The latest 0.25 percentage point increase means a borrower with an average $600,000 mortgage will pay an extra $97 every month.
Monthly repayments will climb to $3,730, up from $3,633, as a Commonwealth Bank variable rate for a borrower with a 20 per cent deposit rose to 6.34 per cent, up from 6.09 per cent.
The average borrower will now be paying $17,088 more a year than they were 13 months ago, when the RBA cash rate was still at a record-low of 0.1 per cent and the banks offered mortgage rates with a ‘two’ in front.
Monthly repayments are now 62 per cent higher than early May 2022, when they were at $2,306.
Treasurer Jim Chalmers said the rate rise would make life harder for borrowers but denied the latest rate rise had anything to do with the increase in the minimum wage
Borrowers have now copped 12 interest rate rises since May 2022, marking the most severe pace of monetary policy tightening since the era of the RBA target cash rate began in 1990.
During this tightening cycle, there have only been pauses in April and January – a month when the RBA doesn’t meet.
The last times rates rose this rapidly, they did not stop until hitting 18 per cent, taming inflation but ushering in an economic recession, as few workers or mortage holders had any spare money to spend.
Dr Lowe argued that putting up rates now to tame inflation was very necessary and would prevent even worse outcomes down the line.
‘High inflation makes life difficult for people and damages the functioning of the economy,’ he said.
‘It erodes the value of savings, hurts family budgets, makes it harder for businesses to plan and invest, and worsens income inequality.
‘And if high inflation were to become entrenched in people’s expectations, it would be very costly to reduce later, involving even higher interest rates and a larger rise in unemployment.’
Dr Lowe warned wages growth without productivity improvements could keep inflation high (pictured is a Sydney bartender)
However AMP chief economist Shane Oliver said there was a risk the rate rises could go too far.
‘Each incremental rise in interest rates brings us closer to recession,’ Dr Oliver told Daily Mail Australia.
‘We know from the late 80s, early 90s – when interest rates went up dramatically, a bit like now, everything’s okay until it’s not.
‘Then you suddenly find you’re in recession.
‘I must admit I am getting quite worried about the outlook.’
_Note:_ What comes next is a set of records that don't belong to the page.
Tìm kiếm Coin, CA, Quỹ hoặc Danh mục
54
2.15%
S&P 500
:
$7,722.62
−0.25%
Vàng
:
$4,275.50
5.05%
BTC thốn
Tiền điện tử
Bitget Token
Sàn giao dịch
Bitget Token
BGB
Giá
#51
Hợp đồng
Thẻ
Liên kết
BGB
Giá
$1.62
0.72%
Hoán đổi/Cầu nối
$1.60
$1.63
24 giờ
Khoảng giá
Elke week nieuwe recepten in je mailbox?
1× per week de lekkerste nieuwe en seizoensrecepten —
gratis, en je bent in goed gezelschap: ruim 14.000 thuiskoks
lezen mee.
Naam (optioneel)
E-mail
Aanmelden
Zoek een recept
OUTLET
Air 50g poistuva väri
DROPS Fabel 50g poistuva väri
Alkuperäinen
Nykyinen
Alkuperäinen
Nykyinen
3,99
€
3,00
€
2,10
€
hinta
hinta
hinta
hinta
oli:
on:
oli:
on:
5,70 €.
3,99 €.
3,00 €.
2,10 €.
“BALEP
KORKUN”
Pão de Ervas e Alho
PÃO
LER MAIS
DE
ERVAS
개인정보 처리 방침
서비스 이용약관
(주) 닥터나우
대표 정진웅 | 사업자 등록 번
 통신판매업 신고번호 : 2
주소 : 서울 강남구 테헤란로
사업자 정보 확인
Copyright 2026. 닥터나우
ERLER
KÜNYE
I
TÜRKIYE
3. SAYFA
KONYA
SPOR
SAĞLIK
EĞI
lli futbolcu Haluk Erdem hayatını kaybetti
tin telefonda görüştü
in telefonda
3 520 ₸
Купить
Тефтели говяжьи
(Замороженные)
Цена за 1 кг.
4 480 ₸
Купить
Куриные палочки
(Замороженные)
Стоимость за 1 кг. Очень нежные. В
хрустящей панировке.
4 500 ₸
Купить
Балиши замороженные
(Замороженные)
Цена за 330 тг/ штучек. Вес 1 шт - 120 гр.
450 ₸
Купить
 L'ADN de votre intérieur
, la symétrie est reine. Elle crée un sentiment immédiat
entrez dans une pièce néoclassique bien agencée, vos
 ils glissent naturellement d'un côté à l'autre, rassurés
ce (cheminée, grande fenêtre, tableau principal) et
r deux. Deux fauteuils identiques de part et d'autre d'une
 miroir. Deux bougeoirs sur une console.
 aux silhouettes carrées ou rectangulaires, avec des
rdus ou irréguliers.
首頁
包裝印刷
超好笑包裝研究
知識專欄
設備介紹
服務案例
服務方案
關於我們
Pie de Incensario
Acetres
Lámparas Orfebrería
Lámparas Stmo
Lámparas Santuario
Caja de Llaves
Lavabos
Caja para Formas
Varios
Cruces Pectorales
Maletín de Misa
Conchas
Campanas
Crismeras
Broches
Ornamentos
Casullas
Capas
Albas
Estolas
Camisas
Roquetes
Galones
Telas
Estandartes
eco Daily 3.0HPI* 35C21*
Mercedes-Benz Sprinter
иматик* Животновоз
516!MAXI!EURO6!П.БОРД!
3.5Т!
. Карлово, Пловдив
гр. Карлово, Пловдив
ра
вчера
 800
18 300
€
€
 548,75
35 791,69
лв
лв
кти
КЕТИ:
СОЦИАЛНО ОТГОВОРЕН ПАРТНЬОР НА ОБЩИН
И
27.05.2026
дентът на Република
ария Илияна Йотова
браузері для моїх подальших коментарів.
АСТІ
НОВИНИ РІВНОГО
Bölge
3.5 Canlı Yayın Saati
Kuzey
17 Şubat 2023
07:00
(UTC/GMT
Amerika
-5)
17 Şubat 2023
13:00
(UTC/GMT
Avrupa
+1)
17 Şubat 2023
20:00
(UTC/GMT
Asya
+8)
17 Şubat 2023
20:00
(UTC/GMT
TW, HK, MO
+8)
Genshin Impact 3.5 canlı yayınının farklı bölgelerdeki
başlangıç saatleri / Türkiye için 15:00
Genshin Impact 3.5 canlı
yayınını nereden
Deutsche Bank chief economist Phil O’Donaghoe, who correctly predicted Tuesday’s rate rise, is forecasting further increases in August and September that would take the cash rate to 4.6 per cent, which would be the highest since November 2011.
Unemployment in April rose slightly to 3.7 per cent, up from a 48-year low of 3.5 per cent.
An increase in unemployment would reduce the need for businesses to hike wages to attract workers, thereby dampening inflation.
‘The board remains alert to the risk that expectations of ongoing high inflation contribute to larger increases in both prices and wages, especially given the limited spare capacity in the economy and the still very low rate of unemployment,’ Dr Lowe said.
Dr Oliver said while only a small number of workers were on the minimum wage, the huge increase would encourage the 35 per cent of Australian workers employed under collective enterprise bargaining agreements to demand higher wages.
‘The problem is there’s an influencing effect,’ he said.
‘That will influence wage demands right through the economy and therefore run the risk that we’ll end up with much higher wages growth than the RBA is comfortable with.’